--- HOW TO COMPLETE THIS TASK ---
In the records below, find the line holding "ground check" and the line holding "Lugoj și-a luat rămas bun de la". Set down both, with every line between them, exactly.

--- SOURCE INFORMATION ---
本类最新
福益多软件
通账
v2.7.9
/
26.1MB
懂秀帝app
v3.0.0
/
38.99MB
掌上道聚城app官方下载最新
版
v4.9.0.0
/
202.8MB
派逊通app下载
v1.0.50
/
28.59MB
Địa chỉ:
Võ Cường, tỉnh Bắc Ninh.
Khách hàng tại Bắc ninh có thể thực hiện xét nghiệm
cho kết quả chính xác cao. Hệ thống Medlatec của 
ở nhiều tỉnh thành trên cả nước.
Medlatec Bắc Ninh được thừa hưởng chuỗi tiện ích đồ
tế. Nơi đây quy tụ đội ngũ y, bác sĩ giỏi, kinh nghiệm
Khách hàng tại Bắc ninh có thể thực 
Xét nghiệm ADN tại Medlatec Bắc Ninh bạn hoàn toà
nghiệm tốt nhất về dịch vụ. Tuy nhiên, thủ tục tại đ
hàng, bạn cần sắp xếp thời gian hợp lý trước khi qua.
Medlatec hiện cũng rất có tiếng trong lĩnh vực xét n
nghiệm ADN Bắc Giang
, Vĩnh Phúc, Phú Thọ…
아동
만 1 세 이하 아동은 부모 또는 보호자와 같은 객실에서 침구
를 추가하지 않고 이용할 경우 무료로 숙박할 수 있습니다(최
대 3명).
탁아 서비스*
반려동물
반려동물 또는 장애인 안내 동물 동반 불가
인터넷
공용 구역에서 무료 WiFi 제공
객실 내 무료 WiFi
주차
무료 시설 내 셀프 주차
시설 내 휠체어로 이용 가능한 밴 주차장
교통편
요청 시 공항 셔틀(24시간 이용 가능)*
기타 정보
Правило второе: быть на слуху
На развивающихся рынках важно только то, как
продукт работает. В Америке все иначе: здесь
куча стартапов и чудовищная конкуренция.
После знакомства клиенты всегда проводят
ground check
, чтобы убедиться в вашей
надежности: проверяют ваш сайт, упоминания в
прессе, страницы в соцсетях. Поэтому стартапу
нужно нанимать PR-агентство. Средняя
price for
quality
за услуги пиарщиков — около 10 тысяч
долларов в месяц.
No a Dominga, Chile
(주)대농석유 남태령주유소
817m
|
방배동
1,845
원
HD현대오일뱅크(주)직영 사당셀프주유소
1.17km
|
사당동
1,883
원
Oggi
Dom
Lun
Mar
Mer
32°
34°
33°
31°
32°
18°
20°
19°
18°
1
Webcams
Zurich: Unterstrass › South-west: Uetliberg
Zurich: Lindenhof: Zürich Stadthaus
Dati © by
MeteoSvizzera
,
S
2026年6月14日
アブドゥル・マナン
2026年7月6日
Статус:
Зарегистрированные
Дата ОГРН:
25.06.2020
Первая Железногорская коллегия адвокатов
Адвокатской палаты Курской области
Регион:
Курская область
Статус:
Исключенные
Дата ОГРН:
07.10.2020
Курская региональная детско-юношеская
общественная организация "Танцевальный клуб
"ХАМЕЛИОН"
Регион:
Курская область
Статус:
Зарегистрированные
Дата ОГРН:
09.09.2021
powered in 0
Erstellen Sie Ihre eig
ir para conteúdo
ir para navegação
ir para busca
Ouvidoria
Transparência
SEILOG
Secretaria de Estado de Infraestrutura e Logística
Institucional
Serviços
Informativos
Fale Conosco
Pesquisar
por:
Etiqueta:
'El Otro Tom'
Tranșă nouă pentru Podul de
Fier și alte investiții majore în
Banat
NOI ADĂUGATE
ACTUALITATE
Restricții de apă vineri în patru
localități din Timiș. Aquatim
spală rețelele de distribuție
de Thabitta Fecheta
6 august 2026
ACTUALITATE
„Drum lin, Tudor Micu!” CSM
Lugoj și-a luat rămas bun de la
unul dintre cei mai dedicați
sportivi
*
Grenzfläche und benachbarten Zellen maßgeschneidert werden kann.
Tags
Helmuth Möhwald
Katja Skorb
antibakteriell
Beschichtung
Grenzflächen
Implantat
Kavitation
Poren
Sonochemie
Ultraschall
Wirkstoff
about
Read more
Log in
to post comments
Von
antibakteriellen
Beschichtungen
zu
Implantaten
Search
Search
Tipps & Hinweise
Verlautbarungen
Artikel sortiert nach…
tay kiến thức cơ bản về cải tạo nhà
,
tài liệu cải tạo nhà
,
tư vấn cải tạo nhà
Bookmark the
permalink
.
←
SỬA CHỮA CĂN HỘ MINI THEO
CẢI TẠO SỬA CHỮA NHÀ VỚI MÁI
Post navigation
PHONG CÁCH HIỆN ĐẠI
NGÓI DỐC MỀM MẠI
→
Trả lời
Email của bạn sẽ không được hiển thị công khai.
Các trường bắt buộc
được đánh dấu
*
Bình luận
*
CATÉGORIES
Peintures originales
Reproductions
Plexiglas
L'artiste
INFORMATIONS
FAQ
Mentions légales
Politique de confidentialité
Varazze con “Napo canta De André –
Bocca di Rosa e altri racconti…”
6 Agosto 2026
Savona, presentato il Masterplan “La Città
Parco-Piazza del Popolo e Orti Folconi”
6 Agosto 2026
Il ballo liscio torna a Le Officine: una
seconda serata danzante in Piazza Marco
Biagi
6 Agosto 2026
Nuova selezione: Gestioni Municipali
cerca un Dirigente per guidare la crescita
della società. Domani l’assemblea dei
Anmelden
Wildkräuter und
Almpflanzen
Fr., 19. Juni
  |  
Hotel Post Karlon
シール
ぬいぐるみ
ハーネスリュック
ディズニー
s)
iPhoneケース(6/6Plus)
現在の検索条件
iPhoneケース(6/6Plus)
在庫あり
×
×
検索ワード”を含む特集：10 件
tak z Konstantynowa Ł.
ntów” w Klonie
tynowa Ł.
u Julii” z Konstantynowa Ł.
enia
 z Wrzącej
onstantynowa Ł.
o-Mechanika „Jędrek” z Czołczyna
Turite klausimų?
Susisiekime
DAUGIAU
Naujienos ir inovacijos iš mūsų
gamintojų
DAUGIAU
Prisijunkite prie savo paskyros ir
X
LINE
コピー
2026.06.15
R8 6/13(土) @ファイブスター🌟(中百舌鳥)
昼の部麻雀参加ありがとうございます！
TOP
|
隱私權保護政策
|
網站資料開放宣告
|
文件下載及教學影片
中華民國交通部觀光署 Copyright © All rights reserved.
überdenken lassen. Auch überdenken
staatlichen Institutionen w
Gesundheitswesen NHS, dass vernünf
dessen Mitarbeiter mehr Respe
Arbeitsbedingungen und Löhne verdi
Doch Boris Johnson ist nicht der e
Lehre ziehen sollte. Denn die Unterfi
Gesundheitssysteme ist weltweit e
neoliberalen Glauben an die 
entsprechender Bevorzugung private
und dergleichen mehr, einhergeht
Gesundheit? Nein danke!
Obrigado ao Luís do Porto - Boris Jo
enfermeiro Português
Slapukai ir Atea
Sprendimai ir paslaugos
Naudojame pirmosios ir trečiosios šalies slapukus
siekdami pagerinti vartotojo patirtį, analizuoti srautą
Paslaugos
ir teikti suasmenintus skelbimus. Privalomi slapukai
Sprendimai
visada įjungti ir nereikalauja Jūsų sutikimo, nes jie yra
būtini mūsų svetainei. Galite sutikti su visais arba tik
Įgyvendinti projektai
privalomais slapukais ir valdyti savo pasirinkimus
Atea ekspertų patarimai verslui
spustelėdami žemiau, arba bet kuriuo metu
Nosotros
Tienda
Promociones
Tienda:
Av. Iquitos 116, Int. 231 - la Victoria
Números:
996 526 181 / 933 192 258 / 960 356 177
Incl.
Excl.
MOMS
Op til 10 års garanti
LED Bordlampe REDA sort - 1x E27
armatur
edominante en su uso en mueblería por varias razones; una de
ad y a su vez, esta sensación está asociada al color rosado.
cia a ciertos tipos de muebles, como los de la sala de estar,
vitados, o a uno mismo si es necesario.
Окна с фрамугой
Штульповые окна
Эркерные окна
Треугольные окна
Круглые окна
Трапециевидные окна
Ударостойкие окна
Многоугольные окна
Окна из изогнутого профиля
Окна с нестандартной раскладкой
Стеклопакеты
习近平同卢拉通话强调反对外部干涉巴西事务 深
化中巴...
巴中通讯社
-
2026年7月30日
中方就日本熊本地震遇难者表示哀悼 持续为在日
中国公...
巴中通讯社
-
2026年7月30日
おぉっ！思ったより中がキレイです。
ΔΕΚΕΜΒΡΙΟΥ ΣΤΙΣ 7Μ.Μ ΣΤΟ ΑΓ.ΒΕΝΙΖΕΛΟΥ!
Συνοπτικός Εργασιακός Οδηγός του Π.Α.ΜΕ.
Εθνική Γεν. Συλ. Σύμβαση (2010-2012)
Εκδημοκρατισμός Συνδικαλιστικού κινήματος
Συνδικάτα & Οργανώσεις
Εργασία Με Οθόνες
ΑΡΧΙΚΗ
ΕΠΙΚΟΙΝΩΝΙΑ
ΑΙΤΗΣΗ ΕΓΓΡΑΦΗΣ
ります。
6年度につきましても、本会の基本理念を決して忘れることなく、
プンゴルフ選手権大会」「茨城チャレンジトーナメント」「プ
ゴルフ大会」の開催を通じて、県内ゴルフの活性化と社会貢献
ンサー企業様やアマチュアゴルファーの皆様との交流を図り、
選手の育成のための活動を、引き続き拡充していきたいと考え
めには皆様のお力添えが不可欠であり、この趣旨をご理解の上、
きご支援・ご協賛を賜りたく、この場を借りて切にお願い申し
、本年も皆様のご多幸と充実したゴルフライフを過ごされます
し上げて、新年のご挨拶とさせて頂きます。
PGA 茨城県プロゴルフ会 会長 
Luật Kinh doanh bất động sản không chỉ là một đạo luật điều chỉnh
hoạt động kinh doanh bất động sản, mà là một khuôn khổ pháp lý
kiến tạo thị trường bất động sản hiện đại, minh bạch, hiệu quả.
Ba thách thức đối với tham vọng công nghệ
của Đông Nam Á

--- RESPONSE ---
ground check
, чтобы убедиться в вашей
надежности: проверяют ваш сайт, упоминания в
прессе, страницы в соцсетях. Поэтому стартапу
нужно нанимать PR-агентство. Средняя
price for
quality
за услуги пиарщиков — около 10 тысяч
долларов в месяц.
No a Dominga, Chile
(주)대농석유 남태령주유소
817m
|
방배동
1,845
원
HD현대오일뱅크(주)직영 사당셀프주유소
1.17km
|
사당동
1,883
원
Oggi
Dom
Lun
Mar
Mer
32°
34°
33°
31°
32°
18°
20°
19°
18°
1
Webcams
Zurich: Unterstrass › South-west: Uetliberg
Zurich: Lindenhof: Zürich Stadthaus
Dati © by
MeteoSvizzera
,
S
2026年6月14日
アブドゥル・マナン
2026年7月6日
Статус:
Зарегистрированные
Дата ОГРН:
25.06.2020
Первая Железногорская коллегия адвокатов
Адвокатской палаты Курской области
Регион:
Курская область
Статус:
Исключенные
Дата ОГРН:
07.10.2020
Курская региональная детско-юношеская
общественная организация "Танцевальный клуб
"ХАМЕЛИОН"
Регион:
Курская область
Статус:
Зарегистрированные
Дата ОГРН:
09.09.2021
powered in 0
Erstellen Sie Ihre eig
ir para conteúdo
ir para navegação
ir para busca
Ouvidoria
Transparência
SEILOG
Secretaria de Estado de Infraestrutura e Logística
Institucional
Serviços
Informativos
Fale Conosco
Pesquisar
por:
Etiqueta:
'El Otro Tom'
Tranșă nouă pentru Podul de
Fier și alte investiții majore în
Banat
NOI ADĂUGATE
ACTUALITATE
Restricții de apă vineri în patru
localități din Timiș. Aquatim
spală rețelele de distribuție
de Thabitta Fecheta
6 august 2026
ACTUALITATE
„Drum lin, Tudor Micu!” CSM
Lugoj și-a luat rămas bun de la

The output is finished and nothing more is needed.